As a child, Elisha witnessed the burning of a witch outside of London, and saw her transformed into an angel at the moment of her death, though all around him denied this vision. He swore that the next time he might have the chance to bind an angel’s wounds, he would be ready. And so he became a barber-surgeon, at the lowest ranks of the medical profession, following the only healer’s path available to a peasant’s son.
Elisha is good at his work, but skill alone cannot protect him. In a single catastrophic day, Elisha’s attempt to deliver his brother’s child leaves his family ruined, and Elisha himself accused of murder. Then a haughty physician offers him a way out: serve as a battle surgeon in an unjust war.

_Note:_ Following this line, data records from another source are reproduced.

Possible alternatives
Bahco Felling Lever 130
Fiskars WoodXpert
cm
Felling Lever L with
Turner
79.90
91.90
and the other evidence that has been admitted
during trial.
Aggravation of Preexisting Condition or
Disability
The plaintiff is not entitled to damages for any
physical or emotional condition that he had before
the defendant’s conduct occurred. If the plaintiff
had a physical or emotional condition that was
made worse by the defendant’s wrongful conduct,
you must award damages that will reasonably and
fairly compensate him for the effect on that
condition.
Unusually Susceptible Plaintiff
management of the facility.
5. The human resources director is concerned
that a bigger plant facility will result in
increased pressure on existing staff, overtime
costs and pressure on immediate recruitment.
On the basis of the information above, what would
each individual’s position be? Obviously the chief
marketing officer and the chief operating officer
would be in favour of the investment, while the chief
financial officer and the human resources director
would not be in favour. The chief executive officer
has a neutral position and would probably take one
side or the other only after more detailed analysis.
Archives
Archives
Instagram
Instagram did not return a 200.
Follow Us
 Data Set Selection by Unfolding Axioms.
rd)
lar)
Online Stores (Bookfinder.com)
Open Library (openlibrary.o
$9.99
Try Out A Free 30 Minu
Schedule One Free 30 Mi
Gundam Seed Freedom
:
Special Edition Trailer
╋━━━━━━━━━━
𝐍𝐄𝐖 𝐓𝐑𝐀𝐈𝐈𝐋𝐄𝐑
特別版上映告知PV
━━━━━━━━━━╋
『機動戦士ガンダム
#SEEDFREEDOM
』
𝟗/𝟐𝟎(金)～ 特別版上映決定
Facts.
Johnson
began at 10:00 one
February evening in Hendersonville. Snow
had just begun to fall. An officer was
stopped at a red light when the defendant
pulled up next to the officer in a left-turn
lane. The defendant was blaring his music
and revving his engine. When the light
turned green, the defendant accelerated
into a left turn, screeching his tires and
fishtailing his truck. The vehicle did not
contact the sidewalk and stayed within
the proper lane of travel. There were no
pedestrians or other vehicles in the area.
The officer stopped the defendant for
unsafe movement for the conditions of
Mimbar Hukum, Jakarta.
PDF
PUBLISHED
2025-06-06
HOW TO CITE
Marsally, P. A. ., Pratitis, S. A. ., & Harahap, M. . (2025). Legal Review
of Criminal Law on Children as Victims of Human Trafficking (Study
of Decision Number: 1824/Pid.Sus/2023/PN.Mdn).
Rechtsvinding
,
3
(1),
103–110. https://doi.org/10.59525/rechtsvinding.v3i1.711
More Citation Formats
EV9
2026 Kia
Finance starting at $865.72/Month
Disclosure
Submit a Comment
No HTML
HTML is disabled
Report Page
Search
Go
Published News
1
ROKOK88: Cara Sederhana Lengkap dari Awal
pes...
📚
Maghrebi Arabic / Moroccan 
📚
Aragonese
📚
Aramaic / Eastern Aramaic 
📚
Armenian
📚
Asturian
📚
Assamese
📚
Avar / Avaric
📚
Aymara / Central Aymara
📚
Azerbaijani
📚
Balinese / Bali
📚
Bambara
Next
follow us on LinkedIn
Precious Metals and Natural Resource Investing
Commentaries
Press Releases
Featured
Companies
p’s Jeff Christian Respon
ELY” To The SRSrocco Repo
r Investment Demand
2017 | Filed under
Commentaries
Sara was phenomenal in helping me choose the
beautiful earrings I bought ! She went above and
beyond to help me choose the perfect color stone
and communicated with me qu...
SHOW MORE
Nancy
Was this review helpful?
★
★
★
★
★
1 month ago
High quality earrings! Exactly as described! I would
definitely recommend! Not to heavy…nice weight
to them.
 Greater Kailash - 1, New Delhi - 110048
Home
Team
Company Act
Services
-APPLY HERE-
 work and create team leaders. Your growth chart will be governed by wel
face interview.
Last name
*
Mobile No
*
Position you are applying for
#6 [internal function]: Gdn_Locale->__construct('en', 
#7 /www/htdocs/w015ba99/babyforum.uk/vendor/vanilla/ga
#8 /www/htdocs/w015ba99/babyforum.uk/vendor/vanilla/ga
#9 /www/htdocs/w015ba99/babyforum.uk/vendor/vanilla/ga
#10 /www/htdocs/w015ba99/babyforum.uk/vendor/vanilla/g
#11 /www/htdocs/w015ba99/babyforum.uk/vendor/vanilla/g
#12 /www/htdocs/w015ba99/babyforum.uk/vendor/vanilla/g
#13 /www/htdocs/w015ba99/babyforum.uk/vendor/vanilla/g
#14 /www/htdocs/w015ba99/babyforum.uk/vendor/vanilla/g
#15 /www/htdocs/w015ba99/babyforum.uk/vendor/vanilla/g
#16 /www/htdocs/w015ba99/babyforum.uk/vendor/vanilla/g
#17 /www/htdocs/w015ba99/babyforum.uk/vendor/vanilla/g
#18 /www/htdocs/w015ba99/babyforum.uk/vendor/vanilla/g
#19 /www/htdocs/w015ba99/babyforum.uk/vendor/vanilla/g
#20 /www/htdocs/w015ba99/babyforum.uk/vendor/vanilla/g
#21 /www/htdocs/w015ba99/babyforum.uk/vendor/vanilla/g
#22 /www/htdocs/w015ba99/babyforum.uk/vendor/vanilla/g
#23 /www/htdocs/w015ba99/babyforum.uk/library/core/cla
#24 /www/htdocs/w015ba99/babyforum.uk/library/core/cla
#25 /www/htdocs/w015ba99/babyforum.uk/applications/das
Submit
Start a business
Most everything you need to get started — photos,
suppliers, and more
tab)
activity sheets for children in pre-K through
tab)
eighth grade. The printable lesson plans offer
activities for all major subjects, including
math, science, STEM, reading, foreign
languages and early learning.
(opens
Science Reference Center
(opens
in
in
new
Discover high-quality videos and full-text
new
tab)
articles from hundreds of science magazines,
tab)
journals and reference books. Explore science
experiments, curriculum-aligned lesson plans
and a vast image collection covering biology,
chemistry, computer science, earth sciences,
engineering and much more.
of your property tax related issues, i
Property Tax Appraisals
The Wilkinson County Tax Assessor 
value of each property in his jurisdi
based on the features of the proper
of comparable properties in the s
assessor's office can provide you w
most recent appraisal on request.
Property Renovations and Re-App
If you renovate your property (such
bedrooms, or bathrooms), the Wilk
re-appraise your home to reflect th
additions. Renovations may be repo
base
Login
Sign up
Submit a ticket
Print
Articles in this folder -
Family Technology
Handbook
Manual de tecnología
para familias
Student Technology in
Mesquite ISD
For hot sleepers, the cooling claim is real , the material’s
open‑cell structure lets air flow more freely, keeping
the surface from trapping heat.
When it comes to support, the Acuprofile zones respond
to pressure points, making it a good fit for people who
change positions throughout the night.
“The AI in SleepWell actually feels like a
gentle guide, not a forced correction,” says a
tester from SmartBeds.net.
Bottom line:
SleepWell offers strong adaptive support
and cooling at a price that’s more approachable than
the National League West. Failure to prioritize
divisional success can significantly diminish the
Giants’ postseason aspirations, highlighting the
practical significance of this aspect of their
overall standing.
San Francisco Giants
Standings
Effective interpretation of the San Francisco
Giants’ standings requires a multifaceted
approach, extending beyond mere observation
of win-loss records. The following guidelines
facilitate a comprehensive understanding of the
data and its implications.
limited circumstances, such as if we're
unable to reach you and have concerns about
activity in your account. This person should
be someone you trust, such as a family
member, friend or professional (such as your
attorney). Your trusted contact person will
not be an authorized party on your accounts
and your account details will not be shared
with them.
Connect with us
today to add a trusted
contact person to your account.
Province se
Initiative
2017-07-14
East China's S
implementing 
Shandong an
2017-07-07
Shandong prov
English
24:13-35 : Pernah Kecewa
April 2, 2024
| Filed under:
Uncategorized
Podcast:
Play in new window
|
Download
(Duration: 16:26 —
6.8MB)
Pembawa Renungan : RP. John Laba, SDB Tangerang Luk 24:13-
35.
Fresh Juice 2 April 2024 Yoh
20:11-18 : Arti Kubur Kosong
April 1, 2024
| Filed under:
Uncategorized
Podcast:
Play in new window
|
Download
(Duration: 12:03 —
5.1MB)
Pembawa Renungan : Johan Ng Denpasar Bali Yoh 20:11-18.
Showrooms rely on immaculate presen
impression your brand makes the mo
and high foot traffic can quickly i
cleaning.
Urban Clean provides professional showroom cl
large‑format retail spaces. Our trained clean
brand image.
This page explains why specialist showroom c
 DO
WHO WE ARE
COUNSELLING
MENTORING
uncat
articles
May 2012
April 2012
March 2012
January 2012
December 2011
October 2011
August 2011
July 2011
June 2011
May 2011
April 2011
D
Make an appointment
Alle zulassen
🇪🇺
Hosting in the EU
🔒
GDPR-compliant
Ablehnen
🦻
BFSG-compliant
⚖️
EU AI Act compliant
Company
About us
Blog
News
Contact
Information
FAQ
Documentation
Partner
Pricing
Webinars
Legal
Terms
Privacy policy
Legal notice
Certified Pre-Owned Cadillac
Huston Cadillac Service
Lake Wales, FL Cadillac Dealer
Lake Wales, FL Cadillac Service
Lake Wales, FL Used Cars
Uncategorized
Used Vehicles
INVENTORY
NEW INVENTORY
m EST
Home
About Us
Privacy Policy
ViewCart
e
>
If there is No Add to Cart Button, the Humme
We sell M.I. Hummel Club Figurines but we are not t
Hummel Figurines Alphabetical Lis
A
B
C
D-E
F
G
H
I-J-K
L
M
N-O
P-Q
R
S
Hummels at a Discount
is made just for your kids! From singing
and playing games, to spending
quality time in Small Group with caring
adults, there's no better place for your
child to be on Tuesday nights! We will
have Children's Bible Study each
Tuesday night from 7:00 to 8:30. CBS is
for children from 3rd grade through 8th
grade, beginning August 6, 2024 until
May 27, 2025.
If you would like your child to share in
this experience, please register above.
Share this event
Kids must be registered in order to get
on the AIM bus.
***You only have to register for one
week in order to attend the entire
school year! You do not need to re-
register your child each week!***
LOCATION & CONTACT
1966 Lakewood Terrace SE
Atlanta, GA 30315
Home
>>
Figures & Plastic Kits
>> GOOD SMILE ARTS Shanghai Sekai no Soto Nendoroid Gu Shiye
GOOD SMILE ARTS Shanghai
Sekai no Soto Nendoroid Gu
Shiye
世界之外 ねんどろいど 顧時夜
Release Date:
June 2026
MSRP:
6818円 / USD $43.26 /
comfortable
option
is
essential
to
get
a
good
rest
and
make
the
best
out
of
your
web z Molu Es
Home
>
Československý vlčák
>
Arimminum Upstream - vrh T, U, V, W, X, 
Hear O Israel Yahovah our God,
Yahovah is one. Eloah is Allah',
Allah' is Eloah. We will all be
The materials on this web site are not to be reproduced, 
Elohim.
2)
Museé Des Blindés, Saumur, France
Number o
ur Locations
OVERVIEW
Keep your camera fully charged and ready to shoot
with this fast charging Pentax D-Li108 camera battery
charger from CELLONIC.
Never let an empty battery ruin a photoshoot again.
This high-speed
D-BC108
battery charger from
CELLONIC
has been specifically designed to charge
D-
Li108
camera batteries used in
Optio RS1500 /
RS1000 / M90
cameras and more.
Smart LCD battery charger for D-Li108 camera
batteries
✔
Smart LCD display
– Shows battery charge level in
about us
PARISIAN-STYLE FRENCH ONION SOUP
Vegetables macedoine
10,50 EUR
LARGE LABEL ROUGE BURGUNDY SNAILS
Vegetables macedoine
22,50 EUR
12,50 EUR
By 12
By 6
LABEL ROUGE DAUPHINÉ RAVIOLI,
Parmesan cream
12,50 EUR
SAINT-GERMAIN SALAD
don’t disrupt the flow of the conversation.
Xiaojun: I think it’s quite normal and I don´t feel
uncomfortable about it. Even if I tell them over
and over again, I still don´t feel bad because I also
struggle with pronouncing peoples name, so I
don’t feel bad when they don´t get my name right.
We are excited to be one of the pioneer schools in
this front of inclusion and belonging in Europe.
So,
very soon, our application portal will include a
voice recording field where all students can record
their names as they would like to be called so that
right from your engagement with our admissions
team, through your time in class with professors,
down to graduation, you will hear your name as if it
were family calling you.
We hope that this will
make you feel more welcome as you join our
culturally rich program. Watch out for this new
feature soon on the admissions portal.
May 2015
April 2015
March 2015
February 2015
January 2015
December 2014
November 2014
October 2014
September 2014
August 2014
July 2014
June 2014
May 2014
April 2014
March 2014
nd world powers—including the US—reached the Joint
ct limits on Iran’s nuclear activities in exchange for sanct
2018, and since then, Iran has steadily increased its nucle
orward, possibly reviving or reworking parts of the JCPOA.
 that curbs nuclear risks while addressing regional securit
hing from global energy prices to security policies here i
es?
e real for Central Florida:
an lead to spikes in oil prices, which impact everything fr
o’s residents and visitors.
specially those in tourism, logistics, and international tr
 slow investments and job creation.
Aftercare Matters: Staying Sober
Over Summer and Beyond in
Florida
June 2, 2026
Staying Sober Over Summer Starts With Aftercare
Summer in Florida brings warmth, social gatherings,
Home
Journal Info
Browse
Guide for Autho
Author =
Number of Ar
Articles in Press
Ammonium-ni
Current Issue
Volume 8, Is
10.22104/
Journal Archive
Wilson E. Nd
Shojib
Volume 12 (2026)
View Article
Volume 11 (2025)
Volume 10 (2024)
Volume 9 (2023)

Between tending to the wounded soldiers and protecting them from the physicians’ experiments, Elisha works night and day. Even so, he soon discovers that he has an affinity for magic, drawn into the world of sorcery by Brigit, a beautiful young witch . . . who reminds him uncannily of the angel he saw burn.
In the crucible of combat, utterly at the mercy of his capricious superiors, Elisha must attempt to unravel conspiracies both magical and mundane, as well as come to terms with his own disturbing new abilities. But the only things more dangerous than the questions he’s asking are the answers he may reveal.